Étude interdisciplinaire des médias socionumériques

Au cours des dernières années, l’usage des services de réseaux sociaux numériques (Facebook, Twitter et all.) s’est largement répandu, tout comme l’adoption des téléphones dits intelligents (iPhone et autres) et autres plates-formes d’accès mobiles (ordinateurs « eBook», tablettes du genre « iPad », etc.) offrant également un accès (mobile/en temps réel) à ces médias. Cette montée et la forte pénétration des technologies numériques interrogent à juste titre plusieurs aspects du vivre ensemble, plus particulièrement et plus directement quand ces technologies deviennent explicitement « sociales », comme l’atteste la popularité grandissante des médias dits « sociaux » (médias socionumériques) comme Facebook, Twitter, Web 2.0, etc.).
Parallèlement, nous assistons depuis quelques années à l’émergence d’un nouveau champ d’études sociologiques, soit celui de la sociologie de la surveillance (Surveillance Studies) fondé par le professeur Lyon. Bien que relativement jeune, ce champ connaît un déploiement qui ne cesse de croître, comme l’atteste notamment le réseau du Surveillance Studies Center (fondé par Queen’s à Kingston) qui est désormais international. Une des veines de recherche du courant des Surveillance Studies est que la prolifération des outils technologiques/numériques soulève des questions relativement à l’intensification de pratiques de surveillance et de « tri social » (Lyon 2009). L’originalité du présent projet est double : 1) apporter aux Surveillance Studies l’éclairage de l’étude des médias socionumériques et 2) aborder cette étude par le biais de regards interdisciplinaires (sociologie, politique et économie).

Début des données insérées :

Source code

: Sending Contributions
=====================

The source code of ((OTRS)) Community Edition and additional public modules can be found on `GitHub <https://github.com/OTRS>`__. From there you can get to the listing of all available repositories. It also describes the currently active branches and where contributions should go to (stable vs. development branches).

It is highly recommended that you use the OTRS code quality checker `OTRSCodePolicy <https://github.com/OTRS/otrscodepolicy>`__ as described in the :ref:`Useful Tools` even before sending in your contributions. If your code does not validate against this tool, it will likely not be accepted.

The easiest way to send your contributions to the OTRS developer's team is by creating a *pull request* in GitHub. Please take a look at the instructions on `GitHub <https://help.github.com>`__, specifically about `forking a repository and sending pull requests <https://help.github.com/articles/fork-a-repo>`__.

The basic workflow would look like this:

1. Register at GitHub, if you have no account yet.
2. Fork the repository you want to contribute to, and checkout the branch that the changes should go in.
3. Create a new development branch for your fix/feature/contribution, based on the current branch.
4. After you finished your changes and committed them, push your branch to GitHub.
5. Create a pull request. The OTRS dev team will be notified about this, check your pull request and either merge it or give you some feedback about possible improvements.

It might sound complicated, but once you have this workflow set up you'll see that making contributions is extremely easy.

L’émergence de ces nouveaux médias (numériques et sociaux) force le monde universitaire à reconnaître et à s’adapter aux nouvelles exigences ainsi induites, plus particulièrement sur les plans de la recherche et de l’enseignement. Ainsi, désireuse de relever ce défi, l’École des médias de l’Universitè du Québec à Montréal (UQAM) est à revoir son offre de cours de cours, plus précisément l’ajout d’un programme de baccalauréat en communication médiatique où technologies et médias numériques seront à l’honneur, et à intensifier ses efforts de recherche, notamment par la création d’une maîtrise voue aux nouveaux médias
numériques (Plan quinquennal 2010-2015, Faculté de communication, UQAM). Ce projet de recherche vise également à favoriser l’atteinte de ces objectifs.

Mon travail de doctorat (Mondoux, 2007) a permis de mettre sur pied un solide cadre théorique porteur centré sur la dynamique d’individuation/(re)production sociale entre société et technique. Une des grandes conclusions de la thèse, non prévue à l’origine du périple, était la tendance à l’intégration de la surveillance à même les processus de socialisation (banalisation de la surveillance). Cette nouvelle piste fut immédiatement relevée et j’ai a pu ainsi établir des contacts préliminaires avec le Surveillance Studies Center du professeur Lyon à Kingston où j’ai début un postdoctorat (bourse du FQRSC 2009) portant sur la surveillance et l’utilisation du réseau « social » Facebook chez les jeunes. Six mois après avoir débuté le postdoctorat (décembre 2009), j’ai obtenu un poste à l’UQAM à l’école des médias (faculté de communication) et la recherche n’a pu ainsi avoir lieu, d’où l’intérêt de relancer la problématique de la surveillance et les services de réseaux sociaux numériques. Le présent projet est tout à fait différent du projet de postdoctorat puisqu’il a bénéficié d’une réflexion approfondie, soit la problématique de la surveillance et de la société de contrôle, plus spécifiquement la construction sociale de la surveillance et en quoi elle se rattache aux processus de régulation et de contrôle au sein des sociétés postmodernes.

Si cette surveillance est banalise, c’est-à-dire inscrite dans les liens sociaux eux-mêmes, c’est qu’elle revêt des formes « quotidiennes » : profilage marketing, auto-expression des individus par les médias socionumériques, intégration de services de géolocalisation dans les médias socionumériques, etc. En ce sens, le présent projet pousse plus loin la réflexion, tout en s’ancrant, de par le biais du questionnement épistémologique rendu explicite par son approche interdisciplinaire, plus en profondeur dans les défis actuels du champ des Surveillance Studies.